La dernière bombe B-53 avait été construite en 1962, mais avait été retirée du service actif en 1997. Elle a été démontée à Amarillo, au Texas, dans l'usine Pantex, la seule aux Etats-Unis où des armes nucléaires sont maintenant fabriquées, entretenues et démantelées, indique un communiqué de la National Nuclear Security Administration.
 
Grise, pesant 4,5 tonnes et grosse comme une camionnette, la bombe avait la capacité de détruire une région entière en libérant 9 mégatonnes.
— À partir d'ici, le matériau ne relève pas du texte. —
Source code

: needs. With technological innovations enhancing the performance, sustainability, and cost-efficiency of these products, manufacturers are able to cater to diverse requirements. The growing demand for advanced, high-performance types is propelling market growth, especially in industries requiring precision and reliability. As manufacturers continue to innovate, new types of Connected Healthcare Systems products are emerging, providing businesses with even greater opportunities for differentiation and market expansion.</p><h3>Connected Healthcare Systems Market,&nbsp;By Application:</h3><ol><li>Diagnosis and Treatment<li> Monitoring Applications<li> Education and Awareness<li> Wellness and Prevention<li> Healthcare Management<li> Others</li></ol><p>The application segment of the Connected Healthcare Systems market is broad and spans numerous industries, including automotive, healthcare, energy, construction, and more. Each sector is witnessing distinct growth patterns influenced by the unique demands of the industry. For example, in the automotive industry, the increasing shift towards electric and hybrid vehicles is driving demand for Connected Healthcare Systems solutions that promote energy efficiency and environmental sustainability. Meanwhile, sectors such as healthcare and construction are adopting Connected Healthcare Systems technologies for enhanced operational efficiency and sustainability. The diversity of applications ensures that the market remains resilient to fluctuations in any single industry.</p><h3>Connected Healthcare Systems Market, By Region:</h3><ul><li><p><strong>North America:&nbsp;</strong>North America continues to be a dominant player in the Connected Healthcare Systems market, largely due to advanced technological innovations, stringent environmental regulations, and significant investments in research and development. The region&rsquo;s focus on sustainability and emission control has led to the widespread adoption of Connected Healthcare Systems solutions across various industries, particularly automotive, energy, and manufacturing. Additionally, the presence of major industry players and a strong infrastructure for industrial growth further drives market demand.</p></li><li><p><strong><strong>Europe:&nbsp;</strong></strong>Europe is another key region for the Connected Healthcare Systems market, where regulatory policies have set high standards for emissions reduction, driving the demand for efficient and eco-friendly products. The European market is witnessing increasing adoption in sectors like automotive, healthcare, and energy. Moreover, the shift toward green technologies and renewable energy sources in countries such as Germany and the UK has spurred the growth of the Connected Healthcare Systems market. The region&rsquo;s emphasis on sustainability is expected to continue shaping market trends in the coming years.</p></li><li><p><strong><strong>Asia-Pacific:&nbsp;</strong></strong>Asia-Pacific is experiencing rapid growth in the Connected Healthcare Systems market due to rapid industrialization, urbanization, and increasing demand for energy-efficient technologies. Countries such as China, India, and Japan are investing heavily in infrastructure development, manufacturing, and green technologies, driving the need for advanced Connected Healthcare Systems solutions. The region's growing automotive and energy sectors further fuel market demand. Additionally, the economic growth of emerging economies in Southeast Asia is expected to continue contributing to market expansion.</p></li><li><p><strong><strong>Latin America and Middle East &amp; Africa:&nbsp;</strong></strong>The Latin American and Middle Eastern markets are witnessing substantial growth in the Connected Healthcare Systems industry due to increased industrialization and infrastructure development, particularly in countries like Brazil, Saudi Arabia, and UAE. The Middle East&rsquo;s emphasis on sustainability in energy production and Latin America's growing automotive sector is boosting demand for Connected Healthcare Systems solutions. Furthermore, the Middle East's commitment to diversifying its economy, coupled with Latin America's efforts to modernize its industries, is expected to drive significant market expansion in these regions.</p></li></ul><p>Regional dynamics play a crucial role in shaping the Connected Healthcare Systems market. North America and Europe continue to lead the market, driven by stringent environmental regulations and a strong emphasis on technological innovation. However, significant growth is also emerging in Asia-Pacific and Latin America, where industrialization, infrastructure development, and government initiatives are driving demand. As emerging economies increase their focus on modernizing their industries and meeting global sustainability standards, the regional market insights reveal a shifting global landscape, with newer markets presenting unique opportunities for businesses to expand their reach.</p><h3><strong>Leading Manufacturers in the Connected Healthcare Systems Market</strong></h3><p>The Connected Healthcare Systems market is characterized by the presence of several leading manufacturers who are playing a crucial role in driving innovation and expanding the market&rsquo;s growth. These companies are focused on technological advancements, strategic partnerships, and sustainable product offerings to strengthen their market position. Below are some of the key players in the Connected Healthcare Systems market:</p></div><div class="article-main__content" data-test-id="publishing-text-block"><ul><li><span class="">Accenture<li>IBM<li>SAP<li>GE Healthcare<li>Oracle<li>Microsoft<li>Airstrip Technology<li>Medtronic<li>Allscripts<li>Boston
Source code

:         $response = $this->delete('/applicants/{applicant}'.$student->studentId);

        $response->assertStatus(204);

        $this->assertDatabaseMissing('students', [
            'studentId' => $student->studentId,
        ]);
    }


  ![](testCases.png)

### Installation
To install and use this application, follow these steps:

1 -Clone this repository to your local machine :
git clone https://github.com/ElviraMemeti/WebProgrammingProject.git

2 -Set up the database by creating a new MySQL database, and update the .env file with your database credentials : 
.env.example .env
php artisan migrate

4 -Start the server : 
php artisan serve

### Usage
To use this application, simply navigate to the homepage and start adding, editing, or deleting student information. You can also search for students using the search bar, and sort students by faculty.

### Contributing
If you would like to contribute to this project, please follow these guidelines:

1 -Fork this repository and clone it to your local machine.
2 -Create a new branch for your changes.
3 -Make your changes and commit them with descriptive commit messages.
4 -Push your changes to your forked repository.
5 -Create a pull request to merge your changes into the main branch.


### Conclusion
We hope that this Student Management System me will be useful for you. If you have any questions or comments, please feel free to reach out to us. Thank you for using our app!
A titre de comparaison, la bombe atomique qui a rasé Hiroshima avait une puissance de 0,012 mégatonne. «C'était la dernière des armes de plusieurs mégatonnes que les puissances nucléaires fabriquaient au cœur de la Guerre froide», a déclaré Hans Kirstensen, directeur de l'information nucléaire à la Fédération des scientifiques américains.
 
Aussi puissante soit-elle, la B-53 n’est pas, et de loin, la plus puissante arme nucléaire mise en service. En 1961, l’armée soviétique testa un engin de 57 mégatonnes (la tsar bomba). Actuellement, la bombe thermonucléaire la plus puissante est portée par le missile russe RS 36, dont l’ogive unique est réputée pouvoir délivrer jusqu’à 8 mégatonnes.
 
Le plus puissant des missiles français est le M51 (jusqu’à 10 têtes de 100 kilotonnes chacune), lancé par les sous-marins nucléaires de la classe Le Triomphant.